=== DATASET RECORDS ===

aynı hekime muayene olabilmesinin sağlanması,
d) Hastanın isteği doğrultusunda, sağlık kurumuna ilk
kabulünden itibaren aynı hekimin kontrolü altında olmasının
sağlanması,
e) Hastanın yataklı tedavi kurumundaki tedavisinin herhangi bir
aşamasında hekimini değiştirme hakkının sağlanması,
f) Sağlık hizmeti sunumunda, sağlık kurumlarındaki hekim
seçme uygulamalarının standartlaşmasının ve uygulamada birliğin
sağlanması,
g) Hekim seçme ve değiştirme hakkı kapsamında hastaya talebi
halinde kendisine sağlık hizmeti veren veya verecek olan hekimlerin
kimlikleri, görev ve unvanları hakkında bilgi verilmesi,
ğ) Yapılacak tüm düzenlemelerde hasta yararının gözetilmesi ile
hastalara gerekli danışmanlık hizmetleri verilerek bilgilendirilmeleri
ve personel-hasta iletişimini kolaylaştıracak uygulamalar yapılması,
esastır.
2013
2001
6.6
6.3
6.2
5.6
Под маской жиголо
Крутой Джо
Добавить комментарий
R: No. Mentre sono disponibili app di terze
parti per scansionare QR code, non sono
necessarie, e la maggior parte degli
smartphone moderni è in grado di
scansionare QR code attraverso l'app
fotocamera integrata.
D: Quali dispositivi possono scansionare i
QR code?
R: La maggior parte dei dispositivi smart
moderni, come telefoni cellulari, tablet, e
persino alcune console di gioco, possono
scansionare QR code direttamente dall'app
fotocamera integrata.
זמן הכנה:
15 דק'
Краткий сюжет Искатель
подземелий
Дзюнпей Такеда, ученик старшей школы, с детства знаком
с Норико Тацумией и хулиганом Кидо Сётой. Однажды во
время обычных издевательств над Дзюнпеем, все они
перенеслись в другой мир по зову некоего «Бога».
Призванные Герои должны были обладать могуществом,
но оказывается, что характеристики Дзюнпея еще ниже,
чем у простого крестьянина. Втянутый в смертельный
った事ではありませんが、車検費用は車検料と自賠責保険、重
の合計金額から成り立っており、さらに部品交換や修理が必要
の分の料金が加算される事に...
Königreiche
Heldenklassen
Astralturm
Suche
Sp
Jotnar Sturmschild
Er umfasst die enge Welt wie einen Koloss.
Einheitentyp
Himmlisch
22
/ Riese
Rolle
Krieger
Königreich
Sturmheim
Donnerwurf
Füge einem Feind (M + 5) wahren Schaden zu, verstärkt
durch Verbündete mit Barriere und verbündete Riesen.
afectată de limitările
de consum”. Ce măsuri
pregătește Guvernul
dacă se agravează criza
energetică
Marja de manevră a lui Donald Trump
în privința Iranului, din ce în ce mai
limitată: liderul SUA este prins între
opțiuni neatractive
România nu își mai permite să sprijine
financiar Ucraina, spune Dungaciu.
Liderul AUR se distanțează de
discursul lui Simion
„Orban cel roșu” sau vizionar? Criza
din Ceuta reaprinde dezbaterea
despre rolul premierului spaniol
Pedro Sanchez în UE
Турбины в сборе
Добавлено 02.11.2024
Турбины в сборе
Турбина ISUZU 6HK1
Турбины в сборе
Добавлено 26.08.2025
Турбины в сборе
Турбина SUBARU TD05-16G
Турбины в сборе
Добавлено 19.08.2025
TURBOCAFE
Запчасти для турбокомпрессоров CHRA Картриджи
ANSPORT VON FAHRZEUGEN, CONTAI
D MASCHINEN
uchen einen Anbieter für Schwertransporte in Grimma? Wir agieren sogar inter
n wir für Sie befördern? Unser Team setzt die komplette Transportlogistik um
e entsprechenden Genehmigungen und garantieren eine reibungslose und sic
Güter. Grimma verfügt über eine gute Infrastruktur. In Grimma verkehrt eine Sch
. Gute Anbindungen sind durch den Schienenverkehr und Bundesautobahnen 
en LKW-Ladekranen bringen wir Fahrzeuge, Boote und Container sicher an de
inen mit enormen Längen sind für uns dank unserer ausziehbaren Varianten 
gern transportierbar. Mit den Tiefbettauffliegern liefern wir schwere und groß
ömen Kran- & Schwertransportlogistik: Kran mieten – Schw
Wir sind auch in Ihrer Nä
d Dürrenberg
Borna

===

**TO-DO ITEM**
Keeping every word as it is, repeat all of the records.

**TASK RESPONSE**
aynı hekime muayene olabilmesinin sağlanması,
d) Hastanın isteği doğrultusunda, sağlık kurumuna ilk
kabulünden itibaren aynı hekimin kontrolü altında olmasının
sağlanması,
e) Hastanın yataklı tedavi kurumundaki tedavisinin herhangi bir
aşamasında hekimini değiştirme hakkının sağlanması,
f) Sağlık hizmeti sunumunda, sağlık kurumlarındaki hekim
seçme uygulamalarının standartlaşmasının ve uygulamada birliğin
sağlanması,
g) Hekim seçme ve değiştirme hakkı kapsamında hastaya talebi
halinde kendisine sağlık hizmeti veren veya verecek olan hekimlerin
kimlikleri, görev ve unvanları hakkında bilgi verilmesi,
ğ) Yapılacak tüm düzenlemelerde hasta yararının gözetilmesi ile
hastalara gerekli danışmanlık hizmetleri verilerek bilgilendirilmeleri
ve personel-hasta iletişimini kolaylaştıracak uygulamalar yapılması,
esastır.
2013
2001
6.6
6.3
6.2
5.6
Под маской жиголо
Крутой Джо
Добавить комментарий
R: No. Mentre sono disponibili app di terze
parti per scansionare QR code, non sono
necessarie, e la maggior parte degli
smartphone moderni è in grado di
scansionare QR code attraverso l'app
fotocamera integrata.
D: Quali dispositivi possono scansionare i
QR code?
R: La maggior parte dei dispositivi smart
moderni, come telefoni cellulari, tablet, e
persino alcune console di gioco, possono
scansionare QR code direttamente dall'app
fotocamera integrata.
זמן הכנה:
15 דק'
Краткий сюжет Искатель
подземелий
Дзюнпей Такеда, ученик старшей школы, с детства знаком
с Норико Тацумией и хулиганом Кидо Сётой. Однажды во
время обычных издевательств над Дзюнпеем, все они
перенеслись в другой мир по зову некоего «Бога».
Призванные Герои должны были обладать могуществом,
но оказывается, что характеристики Дзюнпея еще ниже,
чем у простого крестьянина. Втянутый в смертельный
った事ではありませんが、車検費用は車検料と自賠責保険、重
の合計金額から成り立っており、さらに部品交換や修理が必要
の分の料金が加算される事に...
Königreiche
Heldenklassen
Astralturm
Suche
Sp
Jotnar Sturmschild
Er umfasst die enge Welt wie einen Koloss.
Einheitentyp
Himmlisch
22
/ Riese
Rolle
Krieger
Königreich
Sturmheim
Donnerwurf
Füge einem Feind (M + 5) wahren Schaden zu, verstärkt
durch Verbündete mit Barriere und verbündete Riesen.
afectată de limitările
de consum”. Ce măsuri
pregătește Guvernul
dacă se agravează criza
energetică
Marja de manevră a lui Donald Trump
în privința Iranului, din ce în ce mai
limitată: liderul SUA este prins între
opțiuni neatractive
România nu își mai permite să sprijine
financiar Ucraina, spune Dungaciu.
Liderul AUR se distanțează de
discursul lui Simion
„Orban cel roșu” sau vizionar? Criza
din Ceuta reaprinde dezbaterea
despre rolul premierului spaniol
Pedro Sanchez în UE
Турбины в сборе
Добавлено 02.11.2024
Турбины в сборе
Турбина ISUZU 6HK1
Турбины в сборе
Добавлено 26.08.2025
Турбины в сборе
Турбина SUBARU TD05-16G
Турбины в сборе
Добавлено 19.08.2025
TURBOCAFE
Запчасти для турбокомпрессоров CHRA Картриджи
ANSPORT VON FAHRZEUGEN, CONTAI
D MASCHINEN
uchen einen Anbieter für Schwertransporte in Grimma? Wir agieren sogar inter
n wir für Sie befördern? Unser Team setzt die komplette Transportlogistik um
e entsprechenden Genehmigungen und garantieren eine reibungslose und sic
Güter. Grimma verfügt über eine gute Infrastruktur. In Grimma verkehrt eine Sch
. Gute Anbindungen sind durch den Schienenverkehr und Bundesautobahnen 
en LKW-Ladekranen bringen wir Fahrzeuge, Boote und Container sicher an de
inen mit enormen Längen sind für uns dank unserer ausziehbaren Varianten 
gern transportierbar. Mit den Tiefbettauffliegern liefern wir schwere und groß
ömen Kran- & Schwertransportlogistik: Kran mieten – Schw
Wir sind auch in Ihrer Nä
d Dürrenberg
Borna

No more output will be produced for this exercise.